_Aim of the task_
Convert everything from the line containing "right shoulder: (448, 234, -35)" down to the line containing "left ankle: (473, 327, 1)", both included, into a two-column CSV with the headers keypoint and coordinates. Give one row per item, and put each value in a single quoted field with any line breaks replaced by spaces.

_Provided records_
..............................

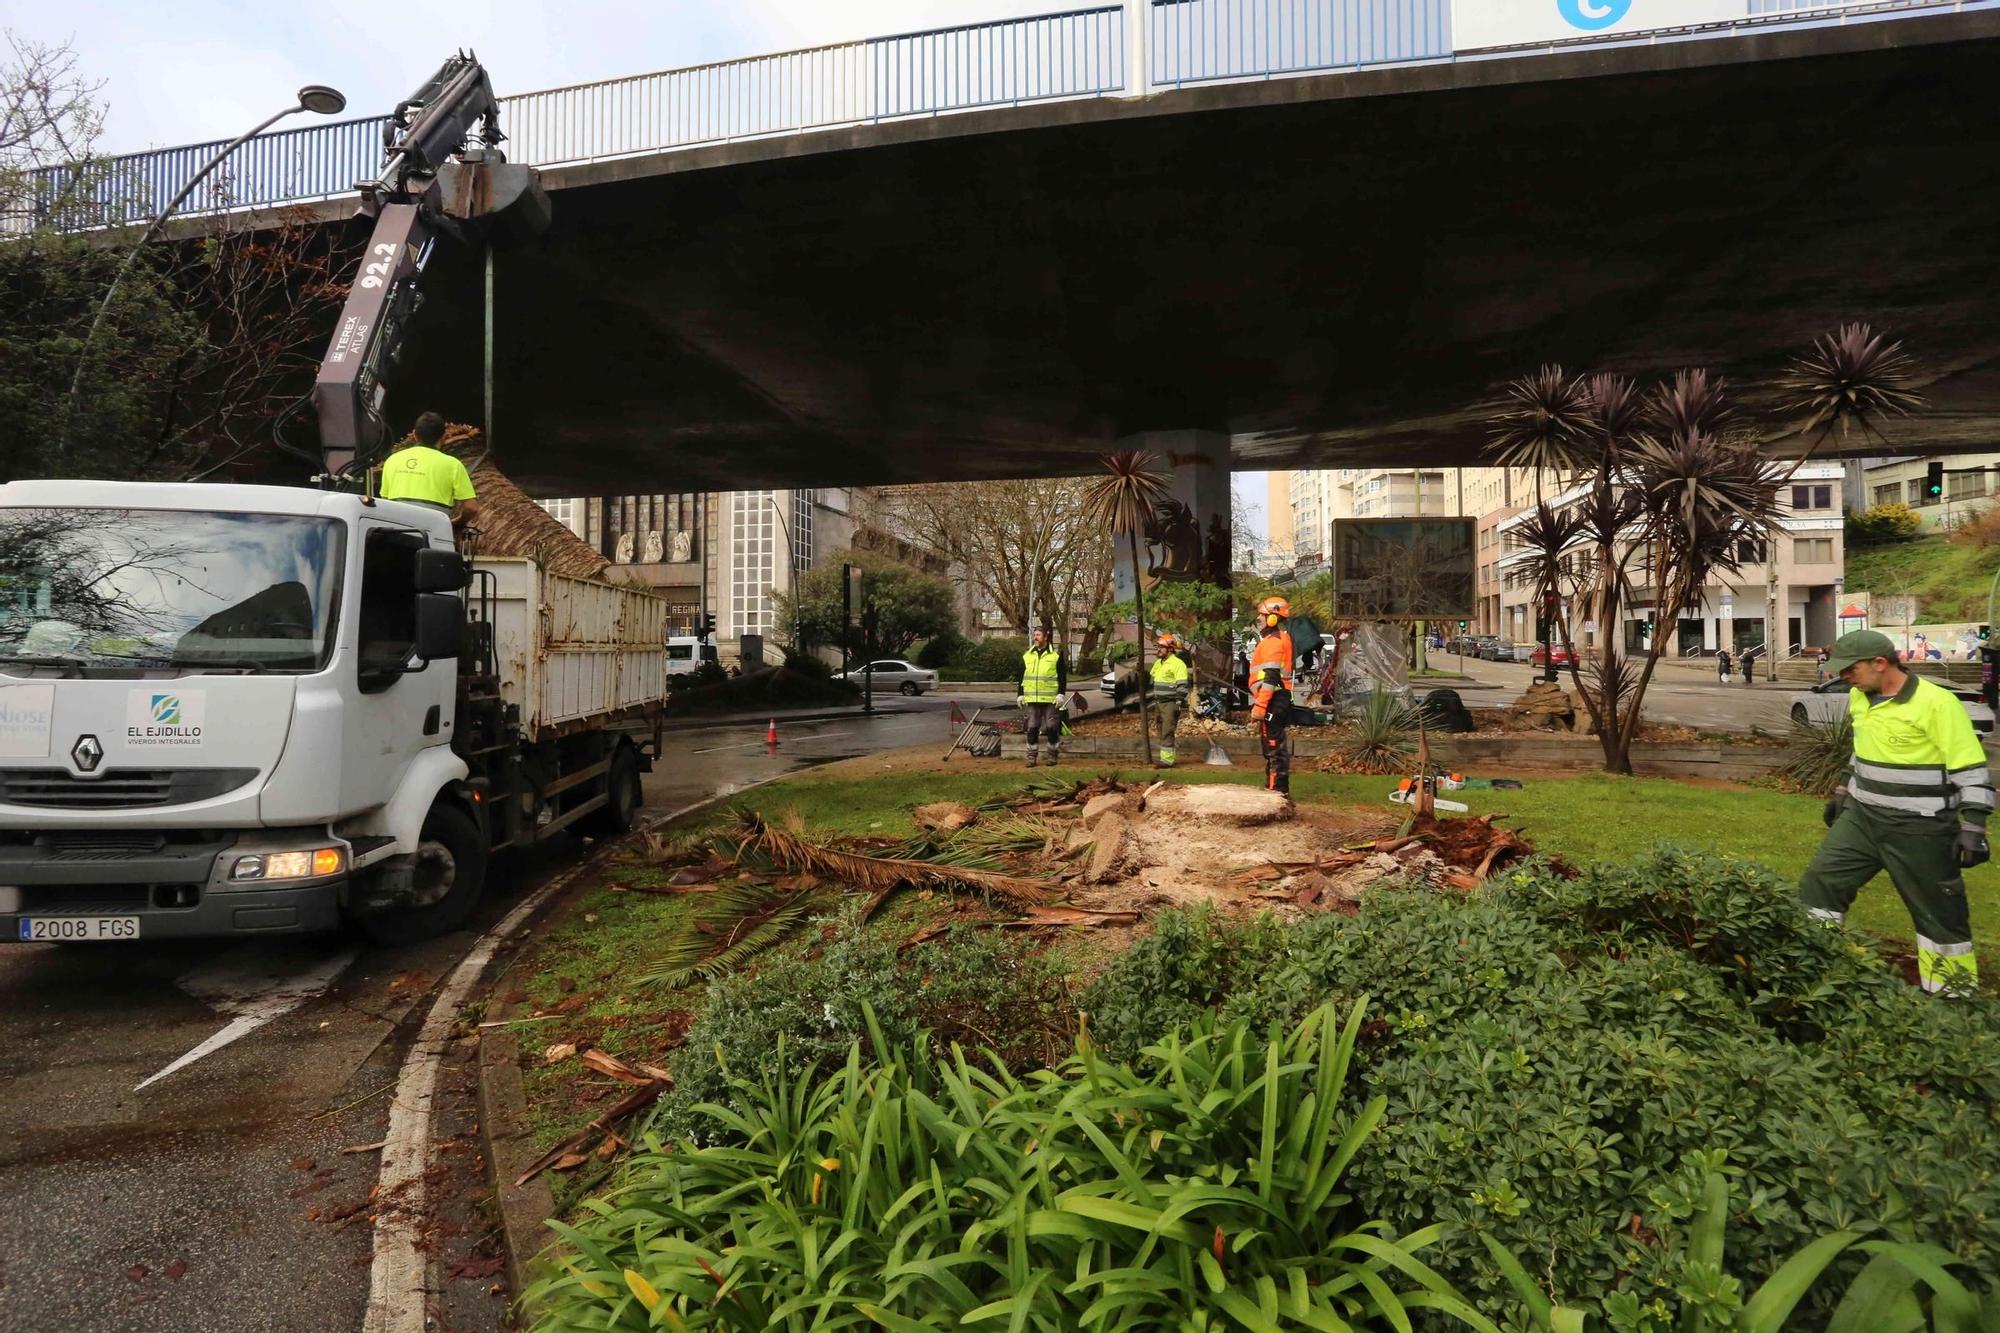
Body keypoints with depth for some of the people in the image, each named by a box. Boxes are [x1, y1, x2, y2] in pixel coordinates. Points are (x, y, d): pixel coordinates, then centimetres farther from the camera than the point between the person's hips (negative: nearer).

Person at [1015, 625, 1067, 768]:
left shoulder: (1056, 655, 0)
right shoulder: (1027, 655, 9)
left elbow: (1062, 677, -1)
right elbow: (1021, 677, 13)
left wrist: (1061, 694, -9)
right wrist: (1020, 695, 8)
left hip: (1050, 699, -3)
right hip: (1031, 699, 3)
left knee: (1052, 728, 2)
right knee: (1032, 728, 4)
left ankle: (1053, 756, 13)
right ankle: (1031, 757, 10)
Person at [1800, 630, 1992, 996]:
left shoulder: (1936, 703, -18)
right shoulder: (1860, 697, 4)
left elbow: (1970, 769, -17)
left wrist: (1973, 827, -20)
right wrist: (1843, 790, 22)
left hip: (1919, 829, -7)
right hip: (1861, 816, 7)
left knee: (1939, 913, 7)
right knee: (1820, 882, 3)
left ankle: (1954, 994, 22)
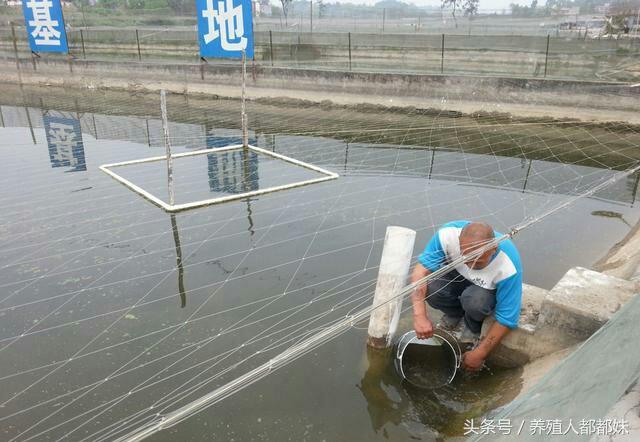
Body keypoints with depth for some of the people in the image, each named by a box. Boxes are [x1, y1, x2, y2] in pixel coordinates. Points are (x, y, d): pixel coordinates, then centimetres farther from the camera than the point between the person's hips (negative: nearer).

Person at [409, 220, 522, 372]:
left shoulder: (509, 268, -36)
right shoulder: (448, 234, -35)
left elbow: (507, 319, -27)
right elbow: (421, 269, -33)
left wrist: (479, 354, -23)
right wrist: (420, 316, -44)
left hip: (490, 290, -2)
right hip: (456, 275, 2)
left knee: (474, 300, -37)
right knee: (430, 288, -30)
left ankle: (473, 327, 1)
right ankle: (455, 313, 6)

..............................

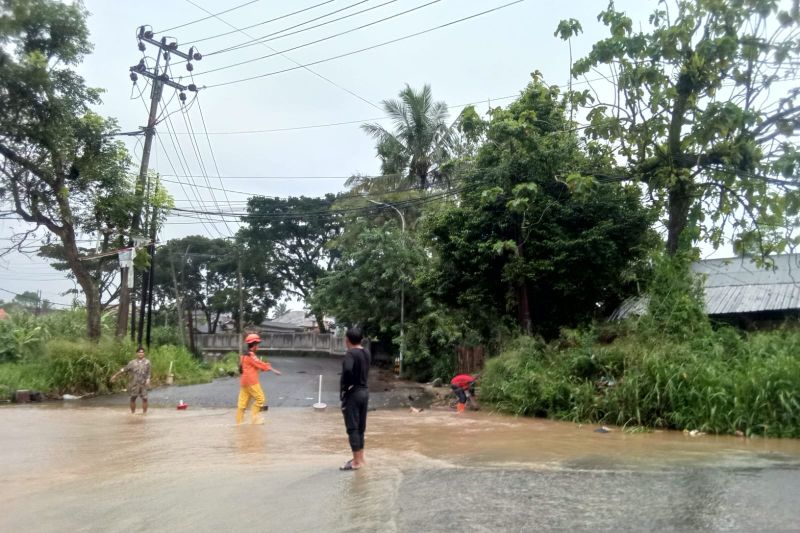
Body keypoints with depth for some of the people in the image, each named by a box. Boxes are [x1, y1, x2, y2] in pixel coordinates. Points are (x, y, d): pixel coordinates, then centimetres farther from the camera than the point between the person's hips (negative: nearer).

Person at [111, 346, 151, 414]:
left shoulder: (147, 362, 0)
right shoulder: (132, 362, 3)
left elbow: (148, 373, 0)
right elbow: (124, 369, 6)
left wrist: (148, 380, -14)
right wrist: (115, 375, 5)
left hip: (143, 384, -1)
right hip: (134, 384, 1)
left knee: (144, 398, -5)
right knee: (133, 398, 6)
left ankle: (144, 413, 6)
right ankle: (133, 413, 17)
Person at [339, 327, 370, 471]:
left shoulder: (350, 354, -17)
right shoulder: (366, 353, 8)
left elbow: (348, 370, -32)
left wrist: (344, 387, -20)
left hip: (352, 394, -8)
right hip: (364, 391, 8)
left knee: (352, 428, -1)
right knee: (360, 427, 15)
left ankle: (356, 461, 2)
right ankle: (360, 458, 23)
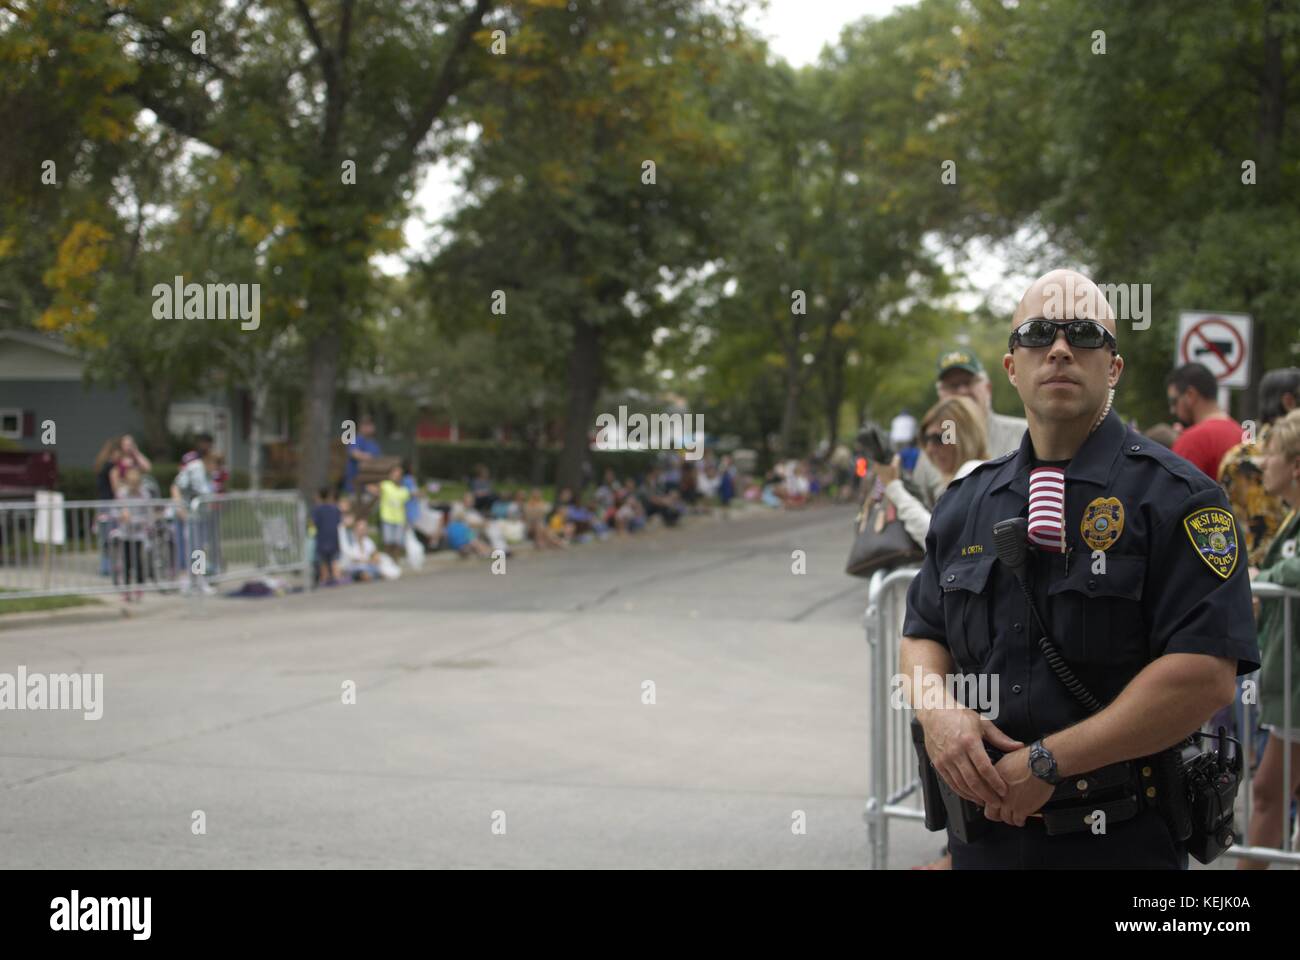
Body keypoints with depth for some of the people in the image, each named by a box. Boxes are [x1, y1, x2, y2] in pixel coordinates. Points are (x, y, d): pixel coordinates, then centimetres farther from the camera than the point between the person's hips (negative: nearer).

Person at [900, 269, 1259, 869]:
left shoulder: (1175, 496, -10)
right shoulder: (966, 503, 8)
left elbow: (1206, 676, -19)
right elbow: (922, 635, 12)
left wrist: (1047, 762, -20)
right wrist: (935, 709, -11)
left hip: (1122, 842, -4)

..............................

_Problem solution_
keypoint,coordinates
"right shoulder:","(448, 234, -35)"
"left elbow:","(507, 319, -27)"
"right elbow:","(421, 269, -33)"
"left wrist:","(479, 354, -23)"
"right wrist:","(420, 316, -44)"
"left hip:","(490, 290, -2)"
"right hip:","(456, 275, 2)"
"left knee:","(474, 300, -37)"
"right knee:","(430, 288, -30)"
"left ankle:","(473, 327, 1)"